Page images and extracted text
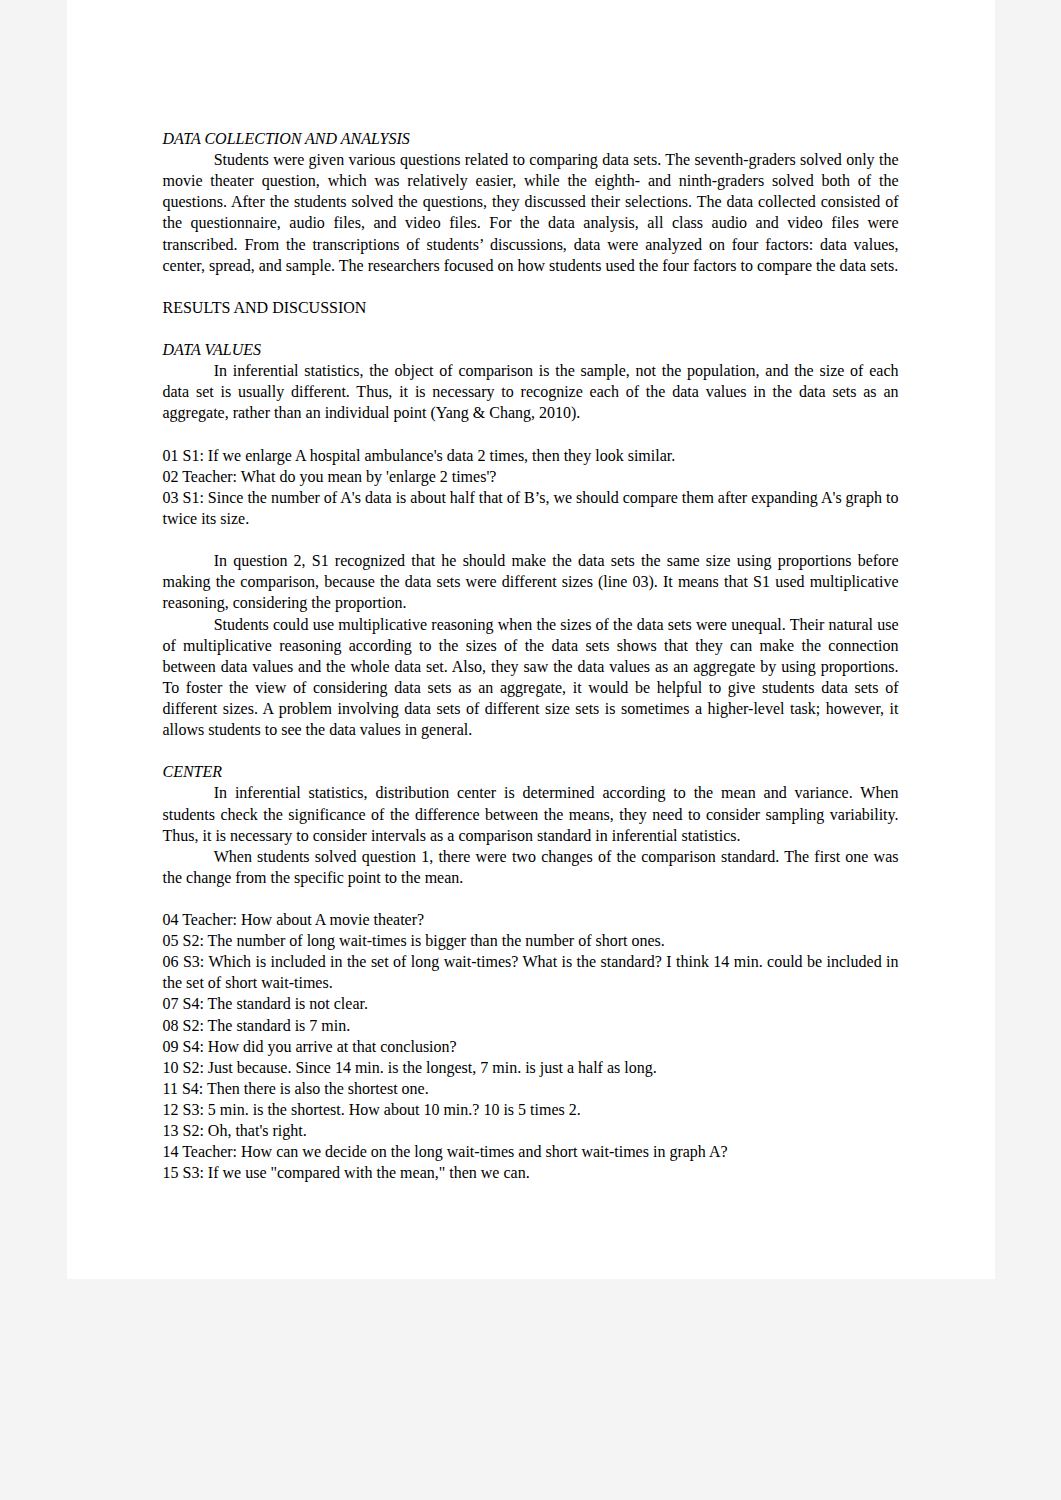DATA COLLECTION AND ANALYSIS
Students were given various questions related to comparing data sets. The seventh-graders solved only the movie theater question, which was relatively easier, while the eighth- and ninth-graders solved both of the questions. After the students solved the questions, they discussed their selections. The data collected consisted of the questionnaire, audio files, and video files. For the data analysis, all class audio and video files were transcribed. From the transcriptions of students’ discussions, data were analyzed on four factors: data values, center, spread, and sample. The researchers focused on how students used the four factors to compare the data sets.
RESULTS AND DISCUSSION
DATA VALUES
In inferential statistics, the object of comparison is the sample, not the population, and the size of each data set is usually different. Thus, it is necessary to recognize each of the data values in the data sets as an aggregate, rather than an individual point (Yang & Chang, 2010).
01 S1: If we enlarge A hospital ambulance's data 2 times, then they look similar.
02 Teacher: What do you mean by 'enlarge 2 times'?
03 S1: Since the number of A's data is about half that of B’s, we should compare them after expanding A's graph to twice its size.
In question 2, S1 recognized that he should make the data sets the same size using proportions before making the comparison, because the data sets were different sizes (line 03). It means that S1 used multiplicative reasoning, considering the proportion.
Students could use multiplicative reasoning when the sizes of the data sets were unequal. Their natural use of multiplicative reasoning according to the sizes of the data sets shows that they can make the connection between data values and the whole data set. Also, they saw the data values as an aggregate by using proportions. To foster the view of considering data sets as an aggregate, it would be helpful to give students data sets of different sizes. A problem involving data sets of different size sets is sometimes a higher-level task; however, it allows students to see the data values in general.
CENTER
In inferential statistics, distribution center is determined according to the mean and variance. When students check the significance of the difference between the means, they need to consider sampling variability. Thus, it is necessary to consider intervals as a comparison standard in inferential statistics.
When students solved question 1, there were two changes of the comparison standard. The first one was the change from the specific point to the mean.
04 Teacher: How about A movie theater?
05 S2: The number of long wait-times is bigger than the number of short ones.
06 S3: Which is included in the set of long wait-times? What is the standard? I think 14 min. could be included in the set of short wait-times.
07 S4: The standard is not clear.
08 S2: The standard is 7 min.
09 S4: How did you arrive at that conclusion?
10 S2: Just because. Since 14 min. is the longest, 7 min. is just a half as long.
11 S4: Then there is also the shortest one.
12 S3: 5 min. is the shortest. How about 10 min.? 10 is 5 times 2.
13 S2: Oh, that's right.
14 Teacher: How can we decide on the long wait-times and short wait-times in graph A?
15 S3: If we use "compared with the mean," then we can.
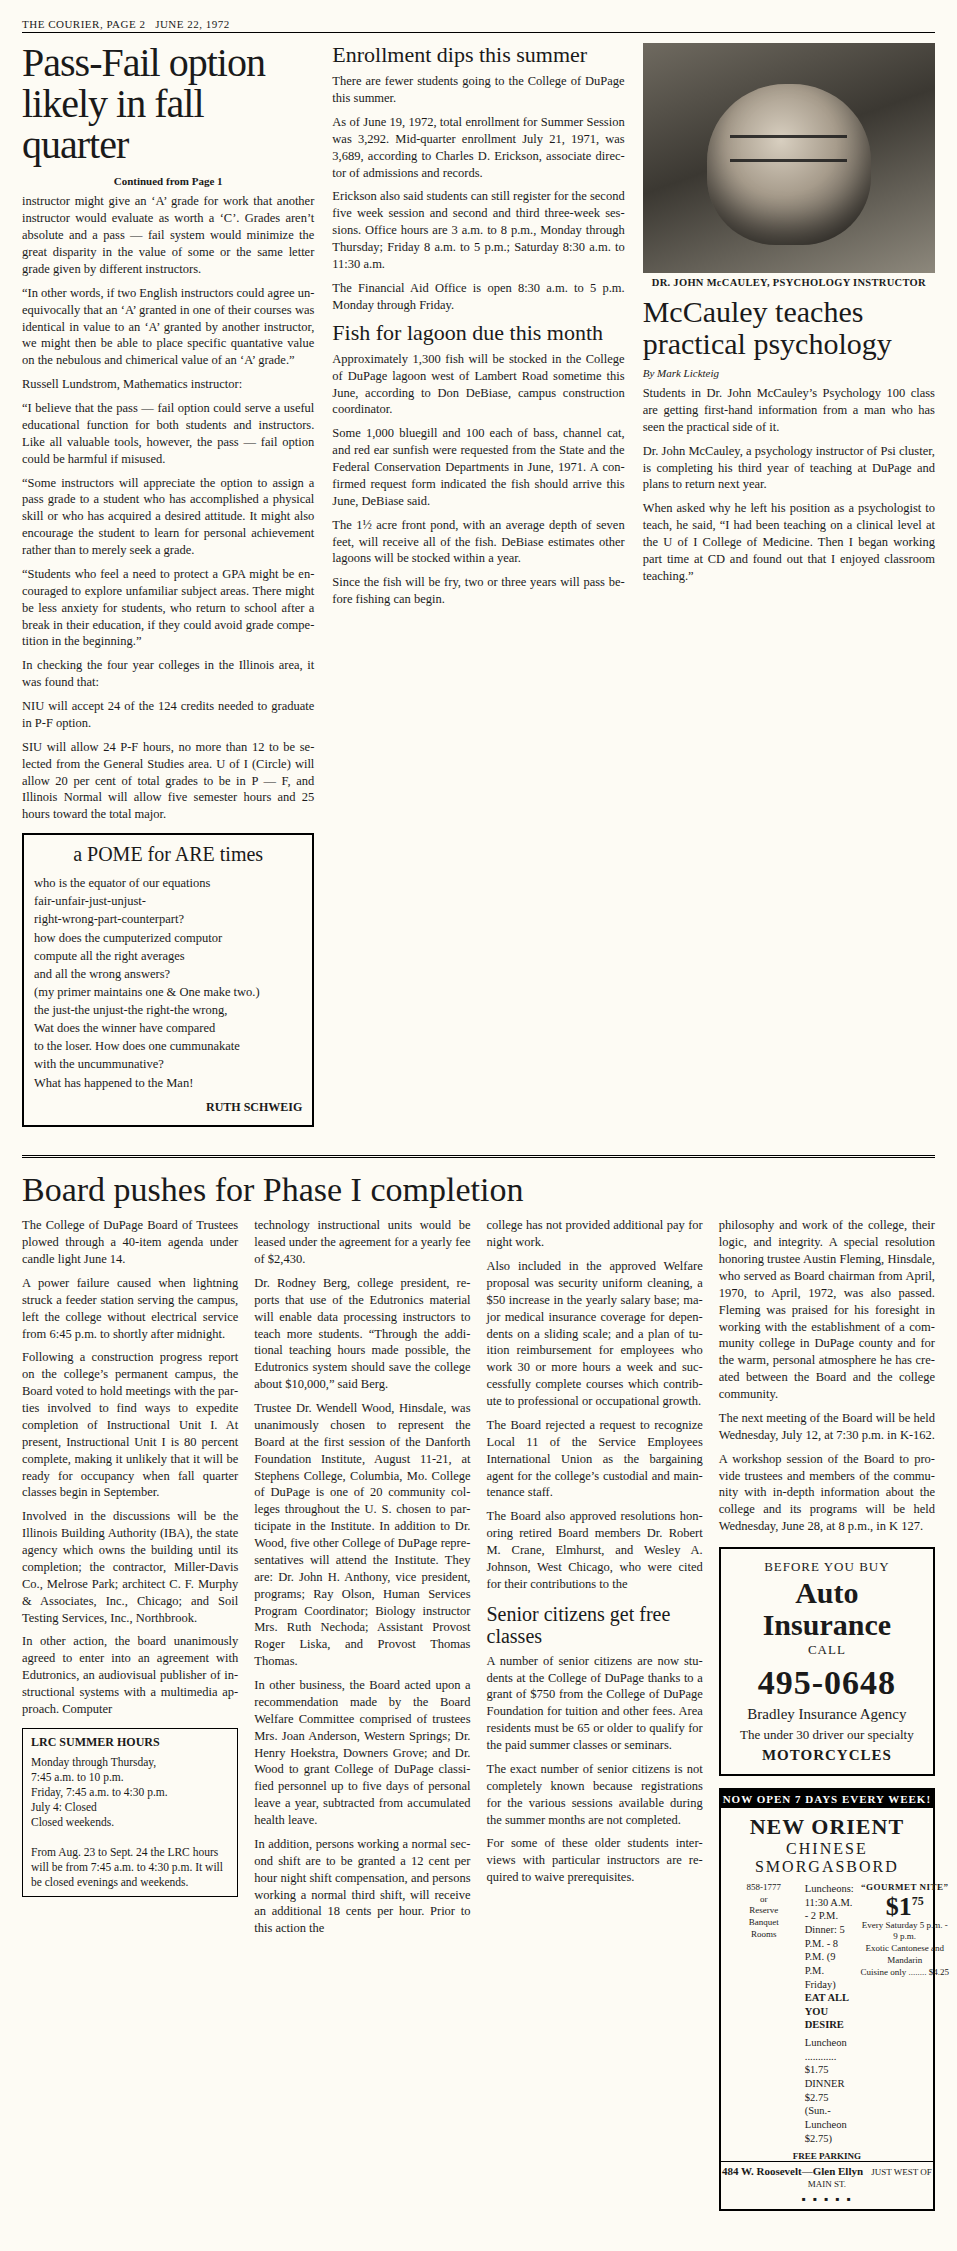THE COURIER, Page 2 June 22, 1972
Pass-Fail option likely in fall quarter
Continued from Page 1
instructor might give an ‘A’ grade for work that another instructor would evaluate as worth a ‘C’. Grades aren’t absolute and a pass — fail system would minimize the great disparity in the value of some or the same letter grade given by different instructors.
“In other words, if two English instructors could agree unequivocally that an ‘A’ granted in one of their courses was identical in value to an ‘A’ granted by another instructor, we might then be able to place specific quantative value on the nebulous and chimerical value of an ‘A’ grade.”
Russell Lundstrom, Mathematics instructor:
“I believe that the pass — fail option could serve a useful educational function for both students and instructors. Like all valuable tools, however, the pass — fail option could be harmful if misused.
“Some instructors will appreciate the option to assign a pass grade to a student who has accomplished a physical skill or who has acquired a desired attitude. It might also encourage the student to learn for personal achievement rather than to merely seek a grade.
“Students who feel a need to protect a GPA might be encouraged to explore unfamiliar subject areas. There might be less anxiety for students, who return to school after a break in their education, if they could avoid grade competition in the beginning.”
In checking the four year colleges in the Illinois area, it was found that:
NIU will accept 24 of the 124 credits needed to graduate in P-F option.
SIU will allow 24 P-F hours, no more than 12 to be selected from the General Studies area. U of I (Circle) will allow 20 per cent of total grades to be in P — F, and Illinois Normal will allow five semester hours and 25 hours toward the total major.
a POME for ARE times
who is the equator of our equations
fair-unfair-just-unjust-
right-wrong-part-counterpart?
how does the cumputerized computor
compute all the right averages
and all the wrong answers?
(my primer maintains one & One make two.)
the just-the unjust-the right-the wrong,
Wat does the winner have compared
to the loser. How does one cummunakate
with the uncummunative?
What has happened to the Man!
RUTH SCHWEIG
Enrollment dips this summer
There are fewer students going to the College of DuPage this summer.
As of June 19, 1972, total enrollment for Summer Session was 3,292. Mid-quarter enrollment July 21, 1971, was 3,689, according to Charles D. Erickson, associate director of admissions and records.
Erickson also said students can still register for the second five week session and second and third three-week sessions. Office hours are 3 a.m. to 8 p.m., Monday through Thursday; Friday 8 a.m. to 5 p.m.; Saturday 8:30 a.m. to 11:30 a.m.
The Financial Aid Office is open 8:30 a.m. to 5 p.m. Monday through Friday.
Fish for lagoon due this month
Approximately 1,300 fish will be stocked in the College of DuPage lagoon west of Lambert Road sometime this June, according to Don DeBiase, campus construction coordinator.
Some 1,000 bluegill and 100 each of bass, channel cat, and red ear sunfish were requested from the State and the Federal Conservation Departments in June, 1971. A confirmed request form indicated the fish should arrive this June, DeBiase said.
The 1½ acre front pond, with an average depth of seven feet, will receive all of the fish. DeBiase estimates other lagoons will be stocked within a year.
Since the fish will be fry, two or three years will pass before fishing can begin.
DR. JOHN McCAULEY, PSYCHOLOGY INSTRUCTOR
McCauley teaches practical psychology
By Mark Lickteig
Students in Dr. John McCauley’s Psychology 100 class are getting first-hand information from a man who has seen the practical side of it.
Dr. John McCauley, a psychology instructor of Psi cluster, is completing his third year of teaching at DuPage and plans to return next year.
When asked why he left his position as a psychologist to teach, he said, “I had been teaching on a clinical level at the U of I College of Medicine. Then I began working part time at CD and found out that I enjoyed classroom teaching.”
Board pushes for Phase I completion
The College of DuPage Board of Trustees plowed through a 40-item agenda under candle light June 14.
A power failure caused when lightning struck a feeder station serving the campus, left the college without electrical service from 6:45 p.m. to shortly after midnight.
Following a construction progress report on the college’s permanent campus, the Board voted to hold meetings with the parties involved to find ways to expedite completion of Instructional Unit I. At present, Instructional Unit I is 80 percent complete, making it unlikely that it will be ready for occupancy when fall quarter classes begin in September.
Involved in the discussions will be the Illinois Building Authority (IBA), the state agency which owns the building until its completion; the contractor, Miller-Davis Co., Melrose Park; architect C. F. Murphy & Associates, Inc., Chicago; and Soil Testing Services, Inc., Northbrook.
In other action, the board unanimously agreed to enter into an agreement with Edutronics, an audiovisual publisher of instructional systems with a multimedia approach. Computer
LRC SUMMER HOURS
Monday through Thursday,
7:45 a.m. to 10 p.m.
Friday, 7:45 a.m. to 4:30 p.m.
July 4: Closed
Closed weekends.
From Aug. 23 to Sept. 24 the LRC hours will be from 7:45 a.m. to 4:30 p.m. It will be closed evenings and weekends.
technology instructional units would be leased under the agreement for a yearly fee of $2,430.
Dr. Rodney Berg, college president, reports that use of the Edutronics material will enable data processing instructors to teach more students. “Through the additional teaching hours made possible, the Edutronics system should save the college about $10,000,” said Berg.
Trustee Dr. Wendell Wood, Hinsdale, was unanimously chosen to represent the Board at the first session of the Danforth Foundation Institute, August 11-21, at Stephens College, Columbia, Mo. College of DuPage is one of 20 community colleges throughout the U. S. chosen to participate in the Institute. In addition to Dr. Wood, five other College of DuPage representatives will attend the Institute. They are: Dr. John H. Anthony, vice president, programs; Ray Olson, Human Services Program Coordinator; Biology instructor Mrs. Ruth Nechoda; Assistant Provost Roger Liska, and Provost Thomas Thomas.
In other business, the Board acted upon a recommendation made by the Board Welfare Committee comprised of trustees Mrs. Joan Anderson, Western Springs; Dr. Henry Hoekstra, Downers Grove; and Dr. Wood to grant College of DuPage classified personnel up to five days of personal leave a year, subtracted from accumulated health leave.
In addition, persons working a normal second shift are to be granted a 12 cent per hour night shift compensation, and persons working a normal third shift, will receive an additional 18 cents per hour. Prior to this action the
college has not provided additional pay for night work.
Also included in the approved Welfare proposal was security uniform cleaning, a $50 increase in the yearly salary base; major medical insurance coverage for dependents on a sliding scale; and a plan of tuition reimbursement for employees who work 30 or more hours a week and successfully complete courses which contribute to professional or occupational growth.
The Board rejected a request to recognize Local 11 of the Service Employees International Union as the bargaining agent for the college’s custodial and maintenance staff.
The Board also approved resolutions honoring retired Board members Dr. Robert M. Crane, Elmhurst, and Wesley A. Johnson, West Chicago, who were cited for their contributions to the
Senior citizens get free classes
A number of senior citizens are now students at the College of DuPage thanks to a grant of $750 from the College of DuPage Foundation for tuition and other fees. Area residents must be 65 or older to qualify for the paid summer classes or seminars.
The exact number of senior citizens is not completely known because registrations for the various sessions available during the summer months are not completed.
For some of these older students interviews with particular instructors are required to waive prerequisites.
philosophy and work of the college, their logic, and integrity. A special resolution honoring trustee Austin Fleming, Hinsdale, who served as Board chairman from April, 1970, to April, 1972, was also passed. Fleming was praised for his foresight in working with the establishment of a community college in DuPage county and for the warm, personal atmosphere he has created between the Board and the college community.
The next meeting of the Board will be held Wednesday, July 12, at 7:30 p.m. in K-162.
A workshop session of the Board to provide trustees and members of the community with in-depth information about the college and its programs will be held Wednesday, June 28, at 8 p.m., in K 127.
BEFORE YOU BUY
Auto Insurance
CALL
495-0648
Bradley Insurance Agency
The under 30 driver our specialty
MOTORCYCLES
NOW OPEN 7 DAYS EVERY WEEK!
NEW ORIENT
CHINESE SMORGASBORD
858-1777
or
Reserve
Banquet
Rooms
Luncheons: 11:30 A.M. - 2 P.M.
Dinner: 5 P.M. - 8 P.M. (9 P.M. Friday)
EAT ALL YOU DESIRE
Luncheon ............ $1.75
DINNER $2.75
(Sun.-Luncheon $2.75)
“GOURMET NITE”
$175
Every Saturday 5 p.m. - 9 p.m.
Exotic Cantonese and Mandarin
Cuisine only ........ $4.25
FREE PARKING
484 W. Roosevelt—Glen Ellyn JUST WEST OF MAIN ST.
▪ ▪ ▪ ▪ ▪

BRIEF: For every line above that includes the word "included", return the line.

RESULT BELOW:
06 S3: Which is included in the set of long wait-times? What is the standard? I think 14 min. could be included in the set of short wait-times.
Also included in the approved Welfare proposal was security uniform cleaning, a $50 increase in the yearly salary base; major medical insurance coverage for dependents on a sliding scale; and a plan of tuition reimbursement for employees who work 30 or more hours a week and successfully complete courses which contribute to professional or occupational growth.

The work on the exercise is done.